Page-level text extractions
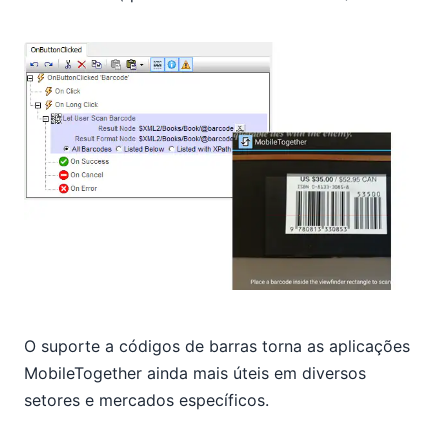
O suporte a códigos de barras torna as aplicações
MobileTogether ainda mais úteis em diversos
setores e mercados específicos.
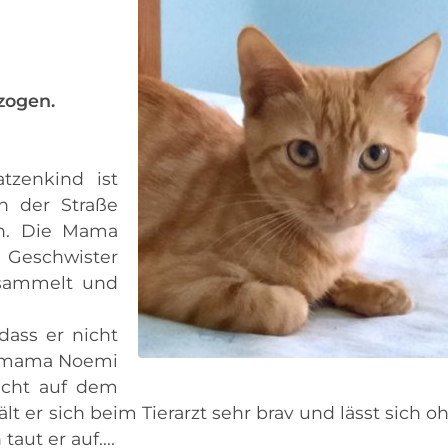
ezogen.
tzenkind ist
n der Straße
n. Die Mama
 Geschwister
sammelt und
dass er nicht
gemama Noemi
nicht auf dem
t er sich beim Tierarzt sehr brav und lässt sich o
ut er auf....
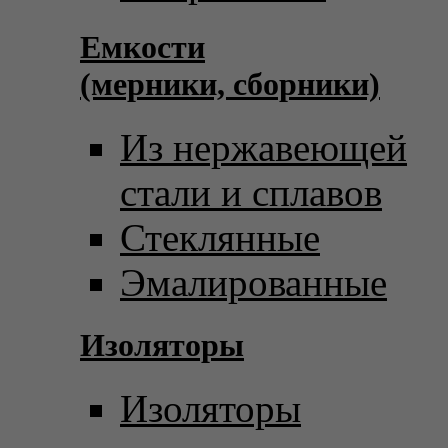
Емкости
(мерники, сборники)
Из нержавеющей
стали и сплавов
Стеклянные
Эмалированные
Изоляторы
Изоляторы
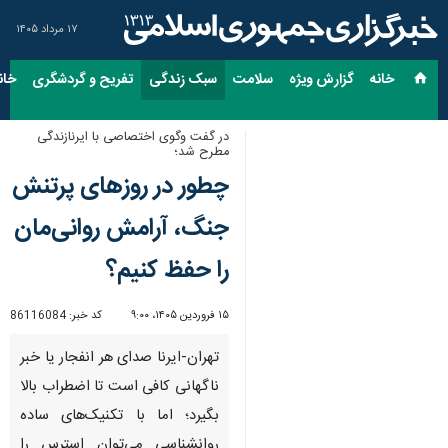
۱۷ مرداد ۱۴۰۵
خانه
گزارش ویژه
سلامت
سبک زندگی
تفریح و گردشگری
خان
در گفت وگوی اختصاصی با ایرنازندگی
مطرح شد؛
چطور در روزهای پرتنش
جنگ، آرامش روانی‌مان
را حفظ کنیم؟
۱۵ فروردین ۱۴۰۵، ۹:۰۰
کد خبر:
86116084
تهران-ایرنا صدای هر انفجار یا خبر
ناگهانی کافی است تا اضطراب بالا
بگیرد؛ اما با تکنیک‌های ساده
روانشناسی می‌توان استرس را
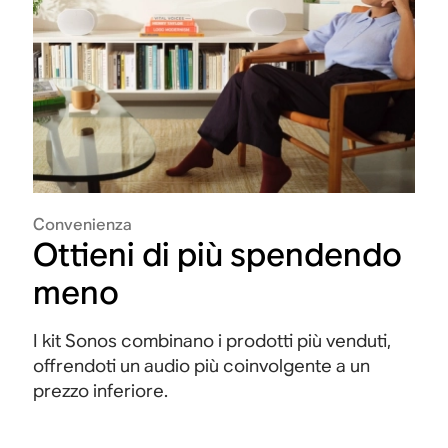
Convenienza
Ottieni di più spendendo
meno
I kit Sonos combinano i prodotti più venduti,
offrendoti un audio più coinvolgente a un
prezzo inferiore.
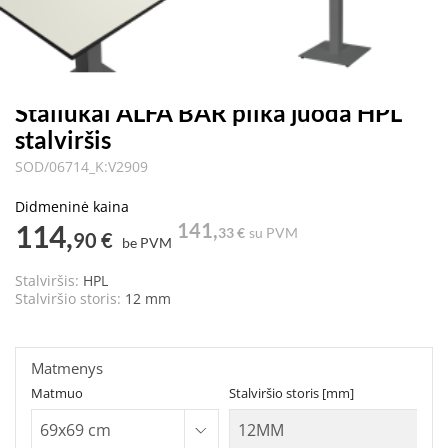
Staliukai ALFA BAR pilka juoda HPL
stalviršis
SOD/06714_K:V2909
Didmeninė kaina
114,
141,
33 €
su PVM
90 €
be PVM
Stalviršis:
HPL
Stalviršio storis:
12 mm
Matmenys
Matmuo
Stalviršio storis [mm]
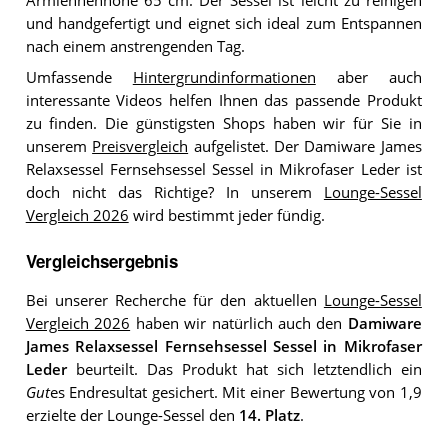
Armlehnenhöhe 65 cm. Der Sessel ist leicht zu reinigen
und handgefertigt und eignet sich ideal zum Entspannen
nach einem anstrengenden Tag.
Umfassende
Hintergrundinformationen
aber auch
interessante Videos helfen Ihnen das passende Produkt
zu finden. Die günstigsten Shops haben wir für Sie in
unserem
Preisvergleich
aufgelistet. Der Damiware James
Relaxsessel Fernsehsessel Sessel in Mikrofaser Leder ist
doch nicht das Richtige? In unserem
Lounge-Sessel
Vergleich 2026
wird bestimmt jeder fündig.
Vergleichsergebnis
Bei unserer Recherche für den aktuellen
Lounge-Sessel
Vergleich 2026
haben wir natürlich auch den
Damiware
James Relaxsessel Fernsehsessel Sessel in Mikrofaser
Leder
beurteilt. Das Produkt hat sich letztendlich ein
Gut
es Endresultat gesichert. Mit einer Bewertung von 1,9
erzielte der Lounge-Sessel den
14. Platz
.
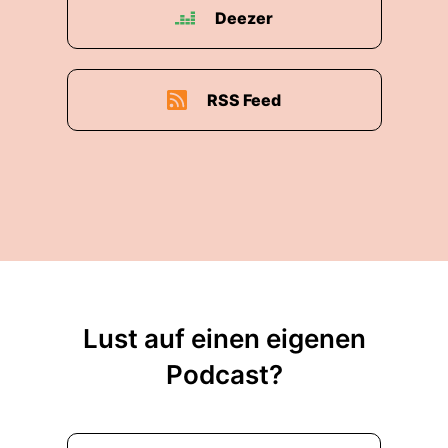
Deezer
RSS Feed
Lust auf einen eigenen
Podcast?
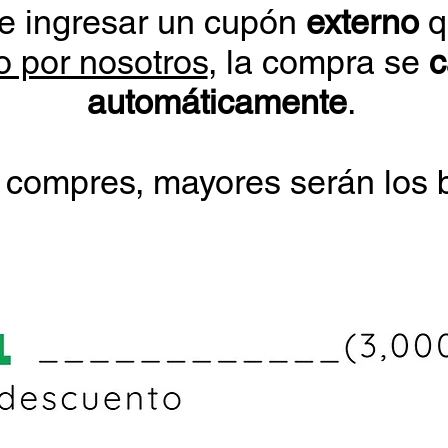
e ingresar un cupón
externo
q
o por nosotros
, la compra se
c
automáticamente
.
 compres, mayores serán los b
En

- **Work order**
Report, from the entries above, each line where "Damiware" is found.

- **Task result**
aufgelistet. Der Damiware James
Damiware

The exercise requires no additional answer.